The judgment of the court below is reversed and the cause remanded for further proceedings consistent with our rulings herein.
REVERSED AND REMANDED.
IRWIN, C.J., BARNES, V.C.J., and HODGES, DOOLIN, HARGRAVE and OPALA, JJ., concur.
SIMMS, J., dissents.
NOTES
[1] The land was restricted in the hands of the allottee during his lifetime under § 1 of Act of Congress of May 27, 1908, 35 Stat. 312, and any conveyance of any interest of any of his heirs or devisees, who are of one-half or more degree of Indian blood has to be approved under § 1 of Act of August 4, 1947, (61 Stat. 731-732), by the district court of the county wherein the land is situated.
[2] Sweeney v. Bay State Oil & Gas Co., 192 Okl. 28, 133 P.2d 538 (1943); Rodkey v. Rees, Okl. App., 527 P.2d 1150 (1974); Komarek v. Perrine, Okl., 382 P.2d 748 (1963).

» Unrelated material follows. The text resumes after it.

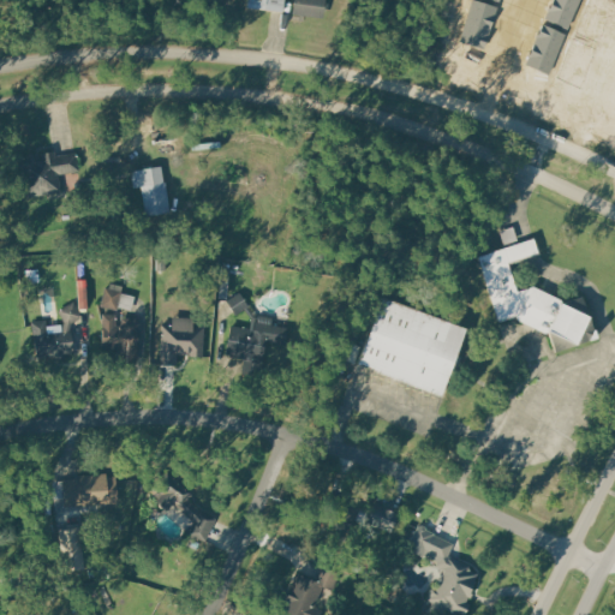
[(284,0),(249,0),(249,6),(282,10),(284,0)]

[3] Sweeney v. Bay State Oil & Gas Co., supra.
[4] Colonial Royalties Co. v. Hinds, 202 Okl. 660, 216 P.2d 958 (1950).
[5] Colonial Royalties Co. v. Hinds, supra.
[6] Wolfe v. Stanford, 179 Okl. 27, 64 P.2d 335 (1937); 143 A.L.R. 1092; 173 A.L.R. 854; Chesmore v. Chesmore, Okl., 484 P.2d 516 (1971).
[7] Wolfe v. Stanford, supra.
[8] Wolfe v. Stanford, supra.
[9] De Mik v. Cargill, 485 P.2d 229 (Okl. 1971); Rodkey v. Rees, supra.
[10] Wolfe v. Stanford, supra, n. 6; Williams v. Neal, 207 Okl. 552, 251 P.2d 785 (1953).
[11] Henson v. Bryant, Okl., 330 P.2d 591 (1958).